## What is required:
The word "Azért" marks the lines to report; pull each of them from the listing.

## Data:
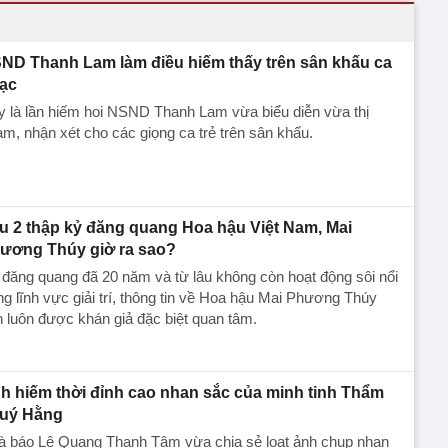
ND Thanh Lam làm điều hiếm thấy trên sân khấu ca
ạc
 là lần hiếm hoi NSND Thanh Lam vừa biểu diễn vừa thị
m, nhận xét cho các giọng ca trẻ trên sân khấu.
u 2 thập kỷ đăng quang Hoa hậu Việt Nam, Mai
ương Thúy giờ ra sao?
đăng quang đã 20 năm và từ lâu không còn hoạt động sôi nổi
ng lĩnh vực giải trí, thông tin về Hoa hậu Mai Phương Thúy
 luôn được khán giả đặc biệt quan tâm.
h hiếm thời đỉnh cao nhan sắc của minh tinh Thẩm
uý Hằng
à báo Lê Quang Thanh Tâm vừa chia sẻ loạt ảnh chụp nhan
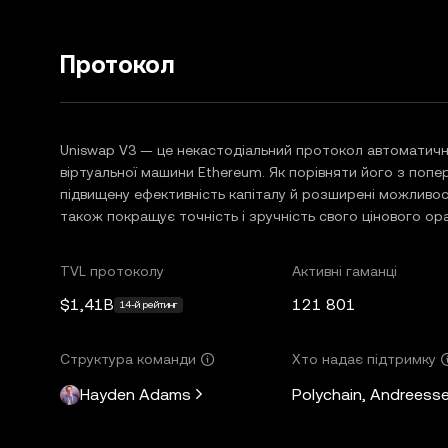
Протокол
Uniswap V3 — це некастодіальний протокол автоматич
віртуальної машини Ethereum. Як порівняти його з попе
підвищену ефективність капіталу й розширені можливості
також покращує точність і зручність свого цінового ор
TVL протоколу
Активні гаманці
$1,41B
121 801
14-й рейтинг
Структура команди
Хто надає підтримку
Hayden Adams
Polychain, Andreesse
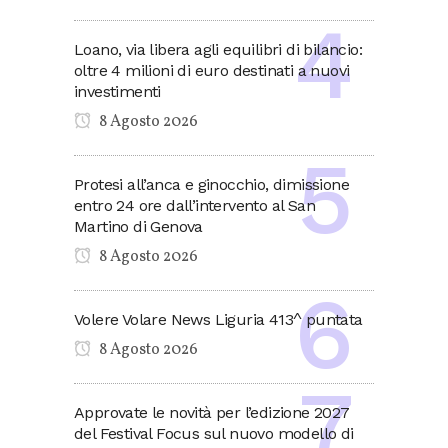
Loano, via libera agli equilibri di bilancio:
oltre 4 milioni di euro destinati a nuovi
investimenti
8 Agosto 2026
Protesi all’anca e ginocchio, dimissione
entro 24 ore dall’intervento al San
Martino di Genova
8 Agosto 2026
Volere Volare News Liguria 413^ puntata
8 Agosto 2026
Approvate le novità per l’edizione 2027
del Festival Focus sul nuovo modello di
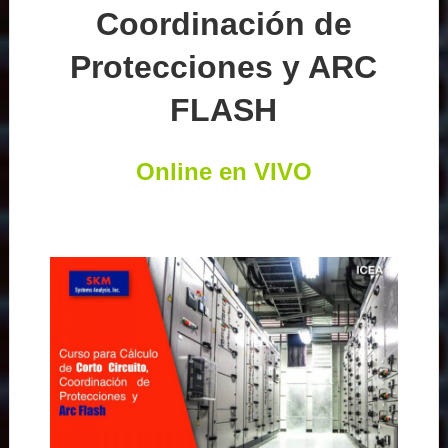
Coordinación de
Protecciones y ARC
FLASH
Online en VIVO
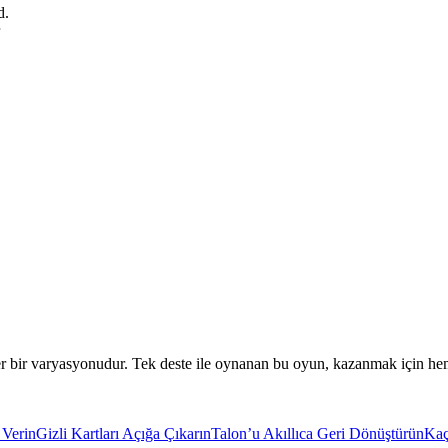
d.
ler bir varyasyonudur. Tek deste ile oynanan bu oyun, kazanmak için hem
 Verin
Gizli Kartları Açığa Çıkarın
Talon’u Akıllıca Geri Dönüştürün
Kaç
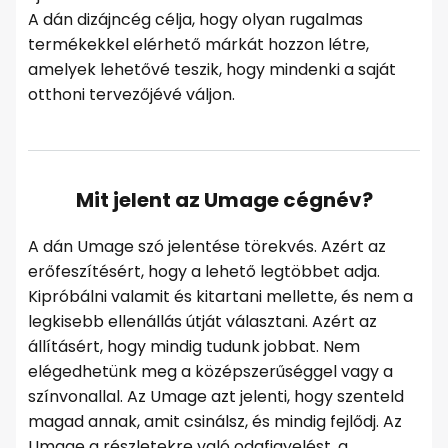
A dán dizájncég célja, hogy olyan rugalmas
termékekkel elérhető márkát hozzon létre,
amelyek lehetővé teszik, hogy mindenki a saját
otthoni tervezőjévé váljon.
Mit jelent az Umage cégnév?
A dán Umage szó jelentése törekvés. Azért az
erőfeszítésért, hogy a lehető legtöbbet adja.
Kipróbálni valamit és kitartani mellette, és nem a
legkisebb ellenállás útját választani. Azért az
állításért, hogy mindig tudunk jobbat. Nem
elégedhetünk meg a középszerűséggel vagy a
színvonallal. Az Umage azt jelenti, hogy szenteld
magad annak, amit csinálsz, és mindig fejlődj. Az
Umage a részletekre való odafigyelést, a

## Response to this exercise:
A dán Umage szó jelentése törekvés. Azért az
legkisebb ellenállás útját választani. Azért az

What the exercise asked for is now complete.